In early November, the impending winter slipped quietly into my awareness, like an unwanted relative casually stopping by. Days shortened and the wind bit through layers of clothing. An early snow beat out my lawn service and froze the leaves to the grass. Darkness arrived well before dinner, confusing any sense of time. Eight o’clock could easily have been midnight.

Exhausted from yard work in the bitter cold, I would fall into bed early, only to awaken at 1 a.m. with crushing anxiety. The remaining hours of the winter night seemed endless.

Fourteen hours of dark arrived just in time for Christmas, fueling the mental/emotional need for holiday lights. Early in the evening, my family always walked through the neighborhood to view the light display of one house. Both magnificent and garish, the lights provided a lone brilliant moment in the winter dreariness. When the holiday was over, the blackness of January descended like a weighted blanket.

On a cold afternoon this month, I stumbled onto a library copy of Wintering: The Power of Rest and Retreat in Difficult Times, by Katherine May.

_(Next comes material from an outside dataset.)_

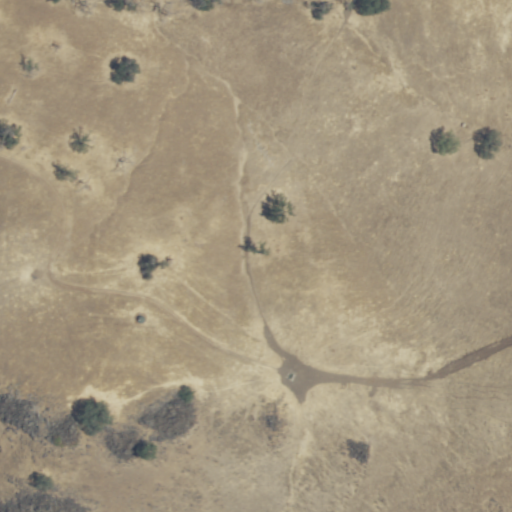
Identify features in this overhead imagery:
road: (86, 294)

According to May, wintering is that season when the challenges of life slow us down and we slip through the cracks. We drop off the radar, mostly due to the weight of our days.

May’s self-effacing style, soothing and honest, creates a confidential moment. We are sisters of heart- two people who have traveled the same path of depression and anxiety. Her struggles with sleeplessness and nighttime angst feel both relatable and validating.

“Wintering” is not a bad thing, but a season of acceptance and a surrendering of control. A time of self-care and finding peace. A season of downtime, allowing space for the sheltering of our hearts.

Reflecting the mood, mornings are overcast – today a light, fairy-like snow is falling. The blanketed yard is in hibernation and informs me I should hunker down and write, write, write. But writing flies in the face of this wintering. This time of the year, when the yard and house are no longer a distraction, and the weather does not allow for nights on the porch, reading and writing should be a priority. Instead, I do constant battle against my urge to sleep, eat comfort foods and binge Netflix.

This winter season arrived after such a long slog of challenges. For now, my husband’s health is gradually returning. With my hip replaced, I am finally pain free and in good shape. I have no money worries at the moment. My kids are all happy. I no longer work outside of my writing, so no office politics or crazy boss to stress me out. I am master of my days no matter how short and lazy they become.

My “wintering” coincides with the actual season, although it doesn’t always happen that way. I sense if I am patient I will find a rhythm to the days- a balance between the light and the dark, doubt and belief, rest and creativity. Instead of moaning about the cold, ice and snow, I bless it and the retreat it brings. Both morning and evening, I bundle against the elements, slip on my crampons, and head out to the nearby park to fill my lungs with the cold. Breathing in the freezing air is my reset button and reminds me I’m still alive.